The News
After several weeks of US Vice President Kamala Harris seemingly in ascendance in national polls, she is now performing neck and neck with former President Donald Trump heading into their first presidential debate Tuesday.
According to the latest numbers from the well-respected New York Times/Siena poll, the race is basically tied, with Harris seeing no post-convention bump and Trump’s support practically unchanged. But the poll also identified a critical objective for the Harris campaign ahead of the ABC debate: The vice president has to tell voters who she is and what she stands for, and the debate is their best shot since the convention.
SIGNALS
Key Democratic voter blocs still don’t know enough about Harris
A major takeaway from The New York Times/Siena Poll is that voters are still getting to know Kamala Harris, Semafor’s Benjy Sarlin noted. Sarlin listened in on two focus groups featuring Trump-leaning and undecided Black and Hispanic voters last week, and found there was a general “sense of uncertainty over Harris’ plans.” The debate is a chance to clear the air and weave a coherent narrative around the vice president’s campaign, even if most would-be voters watching will likely remember only “key snippets” based on the headlines and clips that emerge afterwards, the Times noted.

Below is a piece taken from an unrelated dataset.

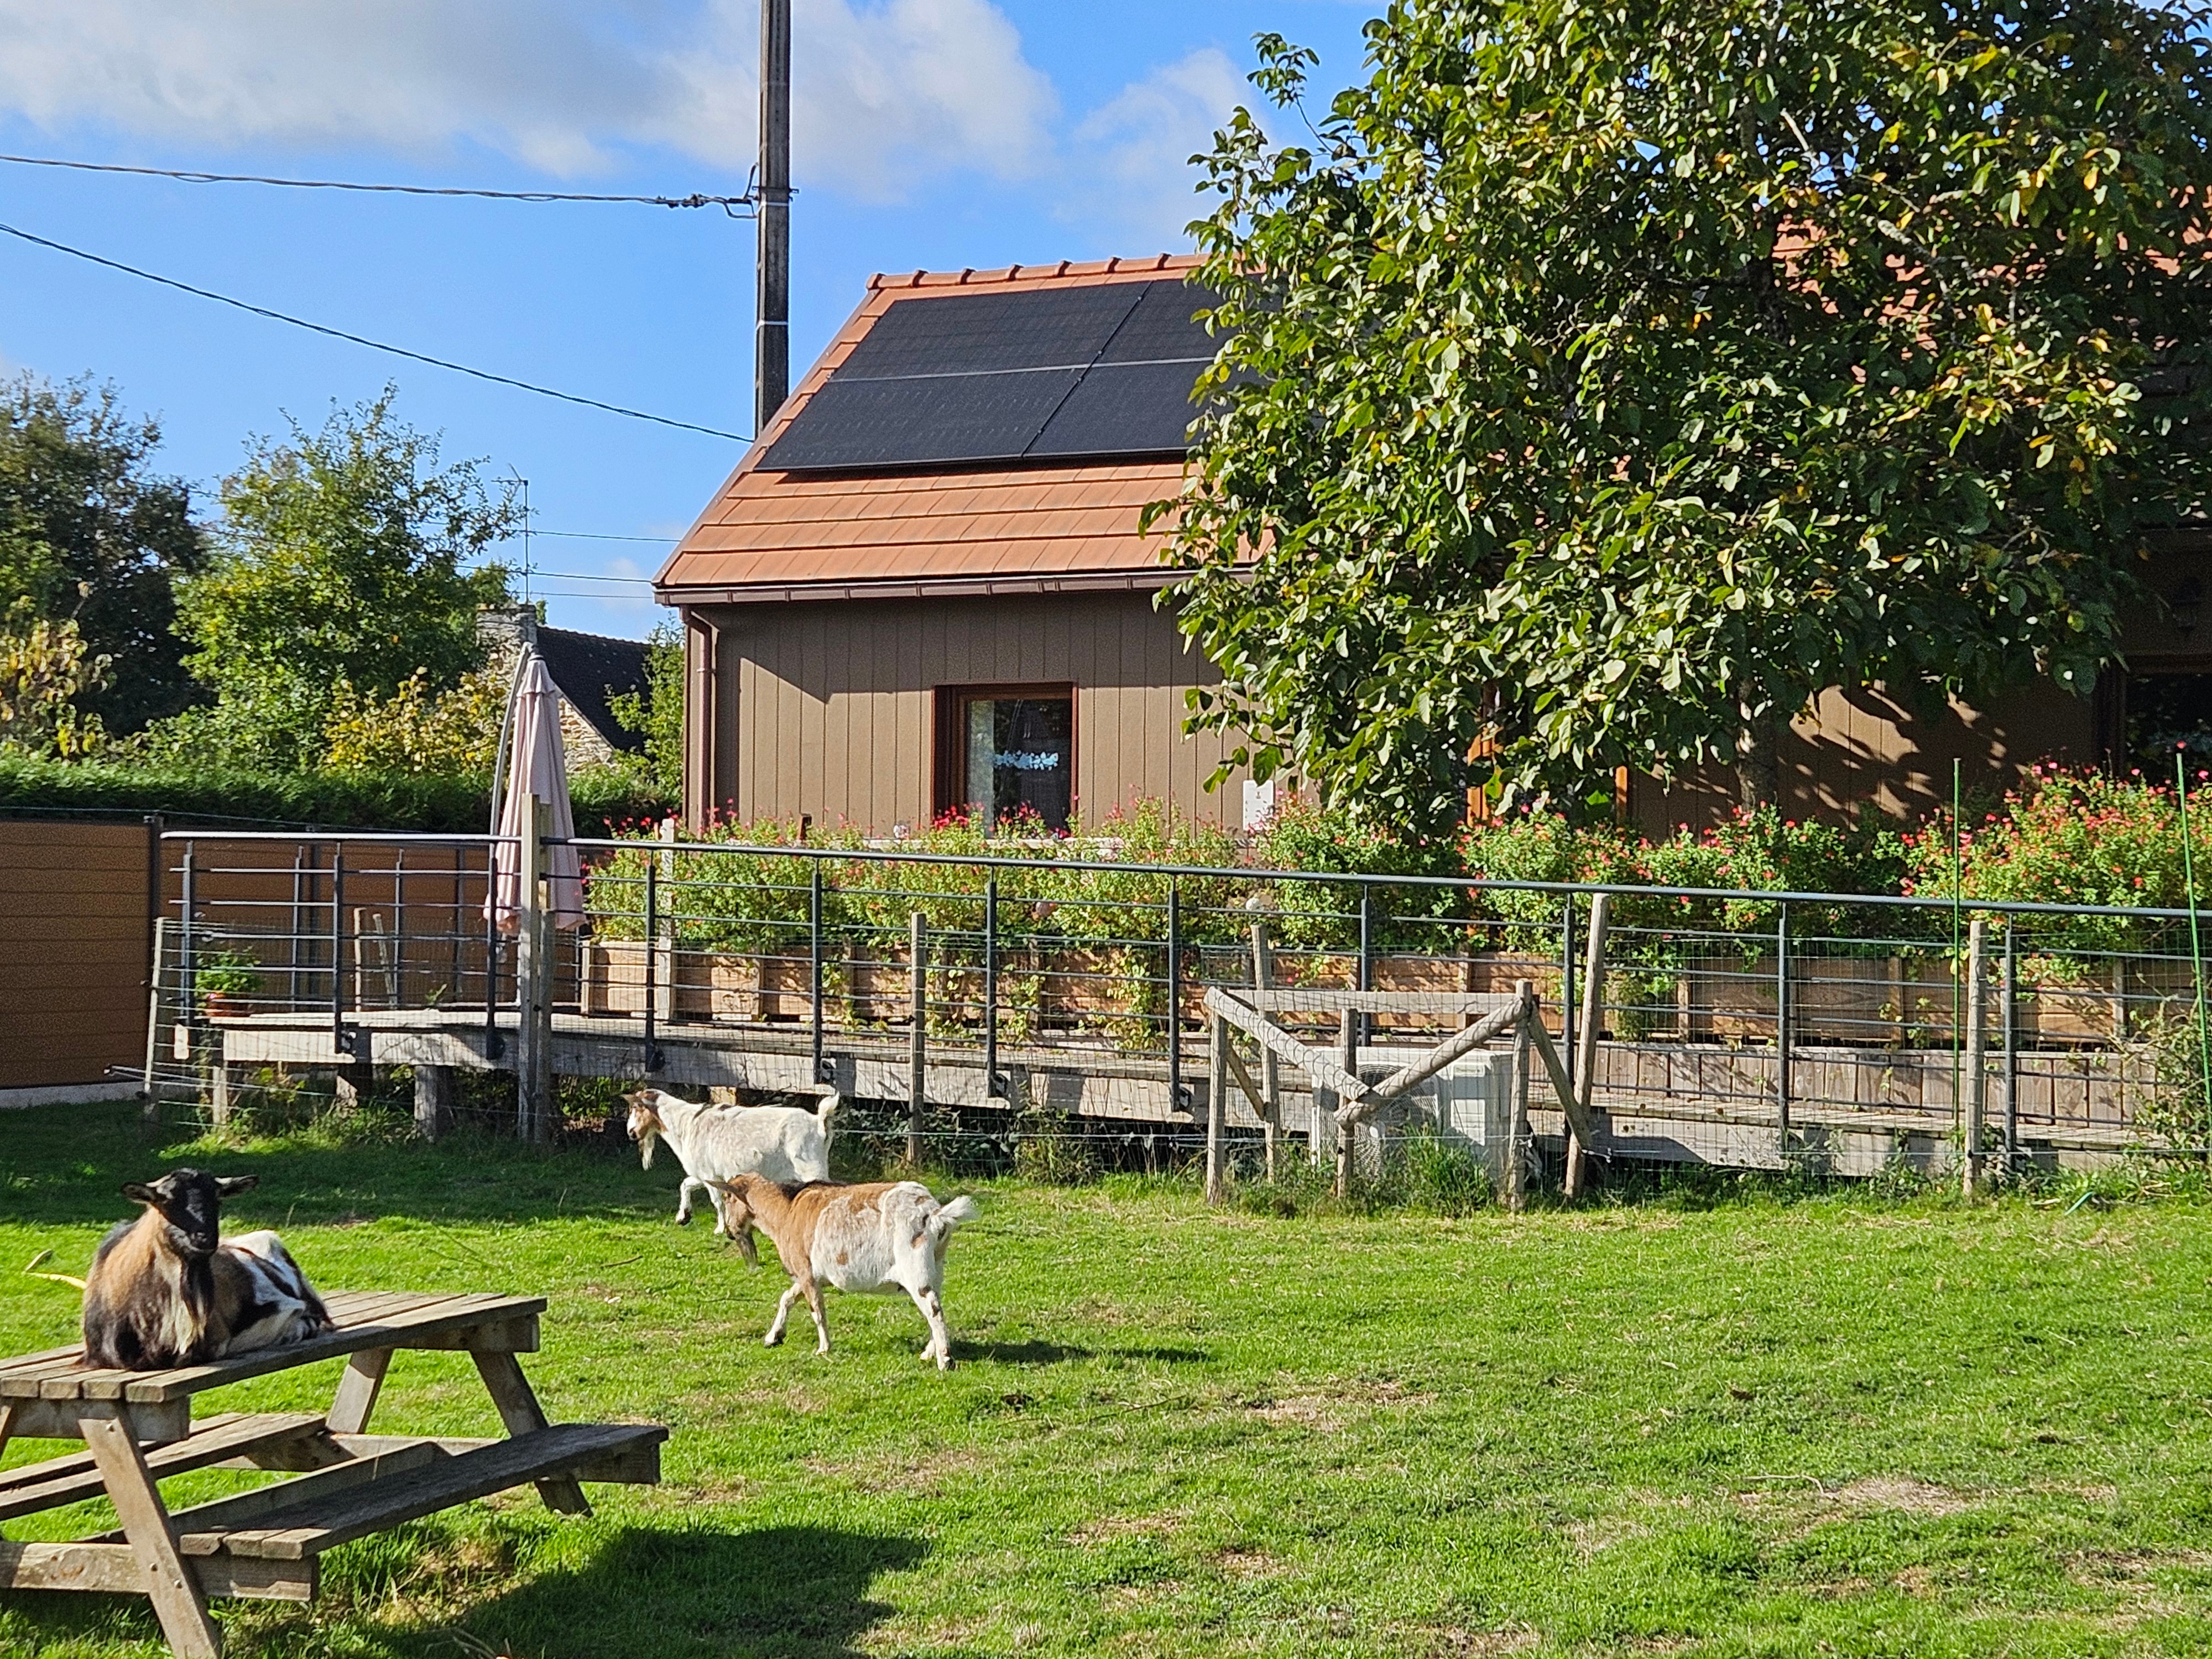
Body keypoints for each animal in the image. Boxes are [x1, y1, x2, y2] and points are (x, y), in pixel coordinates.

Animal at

Harris’ strategy to be the ‘adult in the room’
Going on the offensive against Trump by poking at his weak spots — and his “weirdness” — while remaining the “adult in the room” could be enough to win her the debate, Bloomberg columnist Timothy O’Brien argued. Harris should highlight Trump’s flip-flopping on abortion and reproductive rights, and even on border security, which has been the Democrats’ “Achilles’ heel,” as she can remind viewers that it was Trump who tanked a bipartisan immigration bill. That way, Harris can present herself as a “messenger for mature judgment,” he added.
Trump’s messaging will be under a brighter spotlight
Trump’s debate performances tend to be “graded on a curve,” The Washington Post’s chief political correspondent Dan Balz wrote, given how thoroughly voters have become used to some of his rougher tendencies. However, US President Joe Biden’s exit from the race may put him under stricter scrutiny, especially now that Trump is the older candidate whose “acuity” is a potential issue in the race. Republican strategists have warned him against personal attacks on Harris, lest it detracts from the “permission structure” some right-leaning, Trump-skeptic voters might need to vote for him, Politico noted. And while the debates and election “will be a test of whether he is wearing out his welcome,” Harris also “remains vulnerable to being defined negatively by Trump before she fills out her profile.”